Count how many lines in the entries contain the string "them", with case counting, and give only that number.

[Opening Exercise data section]

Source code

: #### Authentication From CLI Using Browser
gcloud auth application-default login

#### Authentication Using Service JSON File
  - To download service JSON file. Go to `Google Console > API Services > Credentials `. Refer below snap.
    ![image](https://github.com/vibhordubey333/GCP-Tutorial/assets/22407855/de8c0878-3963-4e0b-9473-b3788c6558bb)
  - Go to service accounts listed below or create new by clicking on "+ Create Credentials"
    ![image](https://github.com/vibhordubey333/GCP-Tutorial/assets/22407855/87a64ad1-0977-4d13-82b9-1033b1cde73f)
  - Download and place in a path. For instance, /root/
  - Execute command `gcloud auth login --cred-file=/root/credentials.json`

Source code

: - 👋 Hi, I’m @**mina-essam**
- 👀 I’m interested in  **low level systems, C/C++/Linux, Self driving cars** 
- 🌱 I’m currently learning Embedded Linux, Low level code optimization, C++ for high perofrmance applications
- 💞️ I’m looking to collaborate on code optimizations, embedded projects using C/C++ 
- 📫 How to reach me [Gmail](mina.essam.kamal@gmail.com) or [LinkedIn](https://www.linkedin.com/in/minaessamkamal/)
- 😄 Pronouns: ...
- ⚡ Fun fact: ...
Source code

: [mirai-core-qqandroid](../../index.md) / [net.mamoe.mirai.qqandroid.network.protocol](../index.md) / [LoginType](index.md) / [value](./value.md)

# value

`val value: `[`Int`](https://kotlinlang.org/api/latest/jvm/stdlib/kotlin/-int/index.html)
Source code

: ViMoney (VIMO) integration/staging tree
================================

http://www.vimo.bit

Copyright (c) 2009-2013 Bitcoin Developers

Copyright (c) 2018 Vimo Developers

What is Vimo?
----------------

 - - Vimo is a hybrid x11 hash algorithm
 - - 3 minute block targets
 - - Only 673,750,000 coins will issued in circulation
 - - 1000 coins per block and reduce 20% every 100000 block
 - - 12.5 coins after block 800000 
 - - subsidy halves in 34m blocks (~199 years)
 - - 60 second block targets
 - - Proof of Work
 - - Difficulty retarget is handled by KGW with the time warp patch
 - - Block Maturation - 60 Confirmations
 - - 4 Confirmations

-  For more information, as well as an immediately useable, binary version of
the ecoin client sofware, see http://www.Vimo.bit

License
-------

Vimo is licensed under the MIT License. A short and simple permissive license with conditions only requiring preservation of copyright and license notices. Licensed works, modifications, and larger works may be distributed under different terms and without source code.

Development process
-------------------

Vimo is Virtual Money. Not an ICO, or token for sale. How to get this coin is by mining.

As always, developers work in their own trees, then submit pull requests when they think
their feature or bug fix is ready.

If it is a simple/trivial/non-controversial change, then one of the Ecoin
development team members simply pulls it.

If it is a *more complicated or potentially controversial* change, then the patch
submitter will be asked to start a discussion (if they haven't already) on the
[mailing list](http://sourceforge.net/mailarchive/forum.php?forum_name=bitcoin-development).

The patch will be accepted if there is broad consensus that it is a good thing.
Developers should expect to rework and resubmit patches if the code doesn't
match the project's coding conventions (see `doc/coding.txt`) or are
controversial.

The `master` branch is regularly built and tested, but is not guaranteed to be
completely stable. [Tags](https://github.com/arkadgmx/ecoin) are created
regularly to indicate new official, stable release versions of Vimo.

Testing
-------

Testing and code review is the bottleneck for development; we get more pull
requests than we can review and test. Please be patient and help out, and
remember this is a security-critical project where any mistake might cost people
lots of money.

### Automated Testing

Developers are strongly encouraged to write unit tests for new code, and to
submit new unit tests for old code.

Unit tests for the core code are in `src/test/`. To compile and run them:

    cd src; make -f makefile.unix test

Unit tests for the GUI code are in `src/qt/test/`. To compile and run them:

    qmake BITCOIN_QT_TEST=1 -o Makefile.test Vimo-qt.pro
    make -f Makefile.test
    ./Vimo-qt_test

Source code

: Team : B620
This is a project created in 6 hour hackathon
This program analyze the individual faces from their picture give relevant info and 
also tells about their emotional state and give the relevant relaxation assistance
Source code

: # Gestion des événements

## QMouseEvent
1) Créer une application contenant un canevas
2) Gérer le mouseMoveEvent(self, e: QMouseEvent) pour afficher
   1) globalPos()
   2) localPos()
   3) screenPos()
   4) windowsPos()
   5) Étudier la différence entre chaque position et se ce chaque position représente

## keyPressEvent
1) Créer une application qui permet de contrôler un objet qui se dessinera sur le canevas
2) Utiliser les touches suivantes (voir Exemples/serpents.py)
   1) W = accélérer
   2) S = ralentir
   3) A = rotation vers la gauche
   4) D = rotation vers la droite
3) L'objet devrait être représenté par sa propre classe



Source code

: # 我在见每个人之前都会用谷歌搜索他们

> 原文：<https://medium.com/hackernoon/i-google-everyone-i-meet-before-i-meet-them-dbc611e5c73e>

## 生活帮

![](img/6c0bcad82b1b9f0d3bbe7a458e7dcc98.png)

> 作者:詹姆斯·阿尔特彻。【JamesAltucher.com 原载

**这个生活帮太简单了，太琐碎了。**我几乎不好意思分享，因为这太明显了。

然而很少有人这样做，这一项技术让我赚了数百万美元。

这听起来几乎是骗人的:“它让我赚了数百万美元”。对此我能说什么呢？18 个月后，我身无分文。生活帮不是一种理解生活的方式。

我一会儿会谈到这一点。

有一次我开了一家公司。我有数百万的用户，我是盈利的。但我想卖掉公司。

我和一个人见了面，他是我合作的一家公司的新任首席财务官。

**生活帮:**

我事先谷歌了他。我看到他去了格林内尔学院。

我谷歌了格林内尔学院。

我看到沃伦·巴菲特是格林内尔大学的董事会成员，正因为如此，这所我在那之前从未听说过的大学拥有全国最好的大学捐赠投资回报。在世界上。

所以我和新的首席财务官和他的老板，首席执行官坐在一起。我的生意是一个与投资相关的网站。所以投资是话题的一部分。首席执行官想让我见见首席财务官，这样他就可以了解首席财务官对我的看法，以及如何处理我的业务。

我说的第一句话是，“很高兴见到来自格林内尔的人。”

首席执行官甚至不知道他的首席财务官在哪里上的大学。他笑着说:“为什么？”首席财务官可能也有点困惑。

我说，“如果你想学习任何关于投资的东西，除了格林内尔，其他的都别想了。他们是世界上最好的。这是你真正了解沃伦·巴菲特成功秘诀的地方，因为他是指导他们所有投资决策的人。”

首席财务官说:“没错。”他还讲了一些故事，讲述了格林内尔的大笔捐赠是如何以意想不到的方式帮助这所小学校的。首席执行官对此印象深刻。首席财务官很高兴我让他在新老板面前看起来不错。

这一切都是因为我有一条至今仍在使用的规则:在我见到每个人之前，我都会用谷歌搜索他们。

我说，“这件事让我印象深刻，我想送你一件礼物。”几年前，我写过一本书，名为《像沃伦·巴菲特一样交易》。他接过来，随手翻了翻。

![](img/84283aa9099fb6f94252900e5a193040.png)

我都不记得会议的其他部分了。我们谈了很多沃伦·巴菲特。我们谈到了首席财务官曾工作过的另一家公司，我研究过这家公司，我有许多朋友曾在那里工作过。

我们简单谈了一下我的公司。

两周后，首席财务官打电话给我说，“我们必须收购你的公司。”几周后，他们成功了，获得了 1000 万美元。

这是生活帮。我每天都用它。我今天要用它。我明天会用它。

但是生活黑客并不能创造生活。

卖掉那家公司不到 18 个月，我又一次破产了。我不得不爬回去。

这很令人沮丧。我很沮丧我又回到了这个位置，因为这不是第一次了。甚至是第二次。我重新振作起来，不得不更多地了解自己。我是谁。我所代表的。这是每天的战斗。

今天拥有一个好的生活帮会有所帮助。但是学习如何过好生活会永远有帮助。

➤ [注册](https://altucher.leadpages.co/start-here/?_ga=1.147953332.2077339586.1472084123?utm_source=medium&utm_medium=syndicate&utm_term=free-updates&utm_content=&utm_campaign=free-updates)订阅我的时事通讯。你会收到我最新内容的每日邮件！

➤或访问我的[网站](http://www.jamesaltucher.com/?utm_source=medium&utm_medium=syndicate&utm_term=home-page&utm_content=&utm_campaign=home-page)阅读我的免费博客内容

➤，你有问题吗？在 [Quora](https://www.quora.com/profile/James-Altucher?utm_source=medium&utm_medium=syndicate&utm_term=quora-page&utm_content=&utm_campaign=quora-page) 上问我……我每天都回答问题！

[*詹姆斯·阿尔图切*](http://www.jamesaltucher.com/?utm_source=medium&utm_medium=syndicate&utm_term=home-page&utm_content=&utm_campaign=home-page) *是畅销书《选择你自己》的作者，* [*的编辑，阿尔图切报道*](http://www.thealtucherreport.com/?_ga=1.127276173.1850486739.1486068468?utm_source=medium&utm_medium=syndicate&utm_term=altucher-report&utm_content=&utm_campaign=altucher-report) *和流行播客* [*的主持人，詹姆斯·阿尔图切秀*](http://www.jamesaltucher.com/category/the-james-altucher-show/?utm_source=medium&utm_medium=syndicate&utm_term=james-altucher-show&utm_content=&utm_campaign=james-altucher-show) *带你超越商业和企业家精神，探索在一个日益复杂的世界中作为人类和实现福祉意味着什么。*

[Closing Exercise data section]

Expected output: 3